Gudi Padwa or Gudhi Padwa is the New Yearcelebrated by Maharashtrians in India and it falls close to new year of other Hindu communities like the people from Karnataka who celebrate the Ugadi New Year.
Gudi Padwa falls on the first day of the Hindu month of Chaitra, according to the LuniSolar calendar, which is March 31 this year. People celebrate the festival by hoisting the Gudi, a special puja and festive delicacies, but some have moved on from celebrating it for lack of understanding of its significance.
The Forum for Hindu Awakening on Facebook has shared the spiritual significance of the Gudi’s hoisting and the correct way to do it. We reshare the forum’s notes and picture with you:
• The tilted position of the Gudi symbolises the activated Sushumna nadi (channel) of the Jiva due to his surrender unto God.
• When the Gudi is raised in a tilted position its capacity to emit the raja predominant frequencies of God increases. Due to which the Jiva benefit from the divine consciousness in the environment for a longer time.
• When the stick is kept on the floor just outside the main entrance, the bottom of the stick touches the ground. The effective downward flow of the sattva frequencies to the floor from the stick prevents the upward flow of distressing frequencies from the ground. Thus the house as well as the atmosphere around the house becomes charged with chaitanya due to the Gudi.
• The copper pot (Kalash) on the Gudi has more capacity to attract and emit the sattvik frequencies related to the higher principles in the universe. The sattvik frequencies emitted from this pot activate the colour particles in the Neem leaves.

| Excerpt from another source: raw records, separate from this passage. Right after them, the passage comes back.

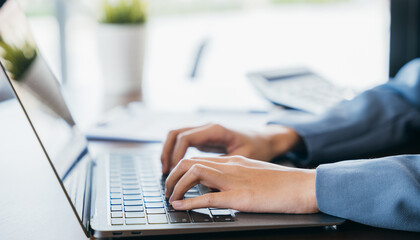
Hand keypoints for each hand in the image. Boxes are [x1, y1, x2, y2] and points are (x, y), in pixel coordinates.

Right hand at [160, 123, 299, 173]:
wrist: (265, 139)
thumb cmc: (257, 148)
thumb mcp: (242, 159)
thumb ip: (223, 167)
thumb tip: (204, 182)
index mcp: (215, 130)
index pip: (185, 138)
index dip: (175, 155)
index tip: (172, 171)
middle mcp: (207, 128)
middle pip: (175, 133)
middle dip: (166, 152)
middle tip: (165, 173)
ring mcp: (204, 132)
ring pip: (176, 136)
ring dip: (168, 152)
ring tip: (166, 172)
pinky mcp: (204, 139)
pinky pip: (183, 142)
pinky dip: (175, 153)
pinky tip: (176, 168)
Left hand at [165, 156, 318, 213]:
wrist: (304, 185)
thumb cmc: (283, 183)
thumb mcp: (255, 174)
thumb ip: (236, 177)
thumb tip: (218, 188)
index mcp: (234, 161)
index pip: (199, 158)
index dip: (181, 169)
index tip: (175, 181)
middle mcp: (230, 166)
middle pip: (190, 161)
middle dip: (172, 175)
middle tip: (167, 190)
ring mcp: (234, 180)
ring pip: (194, 173)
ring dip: (176, 186)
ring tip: (170, 198)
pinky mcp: (240, 196)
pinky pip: (208, 197)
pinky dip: (189, 201)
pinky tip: (179, 205)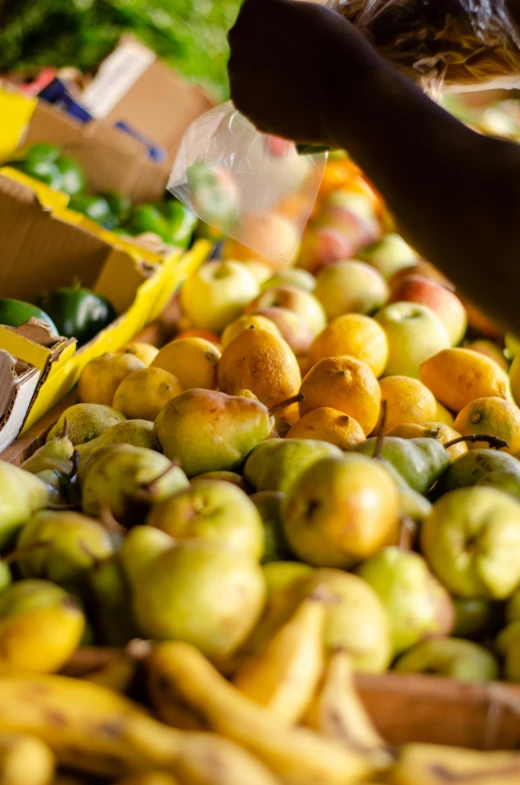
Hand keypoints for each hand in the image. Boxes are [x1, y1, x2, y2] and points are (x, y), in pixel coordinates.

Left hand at [228, 0, 378, 146]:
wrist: (348, 100)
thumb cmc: (341, 51)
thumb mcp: (313, 15)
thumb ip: (285, 19)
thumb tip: (274, 34)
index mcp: (255, 5)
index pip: (263, 14)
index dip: (285, 30)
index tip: (302, 42)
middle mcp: (238, 34)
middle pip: (251, 42)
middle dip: (270, 52)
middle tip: (300, 67)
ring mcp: (235, 71)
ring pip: (249, 72)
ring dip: (267, 79)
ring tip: (299, 88)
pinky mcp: (241, 104)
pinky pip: (253, 99)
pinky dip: (267, 102)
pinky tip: (291, 104)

• Raja predominant Shiva and Shakti (divine energy) frequencies are emitted from these colour particles in the leaves. The active frequencies at the unmanifest level get transformed into manifest frequencies at the level of the leaves.
• These frequencies are then absorbed by the silk cloth and are emitted in the downward direction as needed.
Happy Gudi Padwa and Happy New Year to everybody!